**Prompt**
Reproduce word for word the rows that begin at the first line and end with the line containing "Which has a higher value, 65k or 55k?", including both of those lines.

**Chart interpretation exercises**
········

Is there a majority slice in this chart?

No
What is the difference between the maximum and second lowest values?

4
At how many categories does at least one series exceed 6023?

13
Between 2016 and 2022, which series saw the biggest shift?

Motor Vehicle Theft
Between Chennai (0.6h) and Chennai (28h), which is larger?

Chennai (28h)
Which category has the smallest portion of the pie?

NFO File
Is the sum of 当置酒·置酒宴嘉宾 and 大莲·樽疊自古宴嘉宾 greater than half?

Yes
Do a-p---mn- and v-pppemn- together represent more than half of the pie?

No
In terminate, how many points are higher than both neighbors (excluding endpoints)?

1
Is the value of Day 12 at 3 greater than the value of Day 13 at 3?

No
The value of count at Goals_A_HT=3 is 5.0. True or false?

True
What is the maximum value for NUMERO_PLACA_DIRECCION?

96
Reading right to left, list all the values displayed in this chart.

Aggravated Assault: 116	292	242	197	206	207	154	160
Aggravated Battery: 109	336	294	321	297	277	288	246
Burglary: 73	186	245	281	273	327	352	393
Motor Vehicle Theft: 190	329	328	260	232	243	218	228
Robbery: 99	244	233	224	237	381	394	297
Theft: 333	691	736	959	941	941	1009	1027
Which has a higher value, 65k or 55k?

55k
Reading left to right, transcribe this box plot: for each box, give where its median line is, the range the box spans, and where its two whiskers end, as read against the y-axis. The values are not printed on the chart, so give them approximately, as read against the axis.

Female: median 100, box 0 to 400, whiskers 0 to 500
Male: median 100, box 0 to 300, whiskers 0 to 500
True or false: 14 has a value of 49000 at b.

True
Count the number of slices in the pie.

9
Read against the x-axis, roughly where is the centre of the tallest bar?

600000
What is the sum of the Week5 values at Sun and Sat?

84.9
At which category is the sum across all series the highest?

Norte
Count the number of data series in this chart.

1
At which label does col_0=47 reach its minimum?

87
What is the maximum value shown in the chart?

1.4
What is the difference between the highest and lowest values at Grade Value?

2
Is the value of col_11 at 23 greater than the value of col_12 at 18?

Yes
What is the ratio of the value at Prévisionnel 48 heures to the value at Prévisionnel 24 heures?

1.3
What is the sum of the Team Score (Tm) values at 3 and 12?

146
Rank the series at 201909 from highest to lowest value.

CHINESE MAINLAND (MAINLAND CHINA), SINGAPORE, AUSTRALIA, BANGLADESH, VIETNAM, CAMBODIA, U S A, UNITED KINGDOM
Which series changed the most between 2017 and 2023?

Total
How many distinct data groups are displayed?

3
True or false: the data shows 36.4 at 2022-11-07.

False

········

**Output for this exercise**
Is there a majority slice in this chart?

No
What is the difference between the maximum and second lowest values?

4
At how many categories does at least one series exceed 6023?

13
Between 2016 and 2022, which series saw the biggest shift?

Motor Vehicle Theft
Between Chennai (0.6h) and Chennai (28h), which is larger?

Chennai (28h)
Which category has the smallest portion of the pie?

NFO File
Is the sum of 当置酒·置酒宴嘉宾 and 大莲·樽疊自古宴嘉宾 greater than half?

Yes
Do a-p---mn- and v-pppemn- together represent more than half of the pie?

No
In terminate, how many points are higher than both neighbors (excluding endpoints)?

1
Is the value of Day 12 at 3 greater than the value of Day 13 at 3?

No
The value of count at Goals_A_HT=3 is 5.0. True or false?

True
What is the maximum value for NUMERO_PLACA_DIRECCION?

96
Reading right to left, list all the values displayed in this chart.

Aggravated Assault: 116	292	242	197	206	207	154	160
Aggravated Battery: 109	336	294	321	297	277	288	246
Burglary: 73	186	245	281	273	327	352	393
Motor Vehicle Theft: 190	329	328	260	232	243	218	228
Robbery: 99	244	233	224	237	381	394	297
Theft: 333	691	736	959	941	941	1009	1027
Which has a higher value, 65k or 55k?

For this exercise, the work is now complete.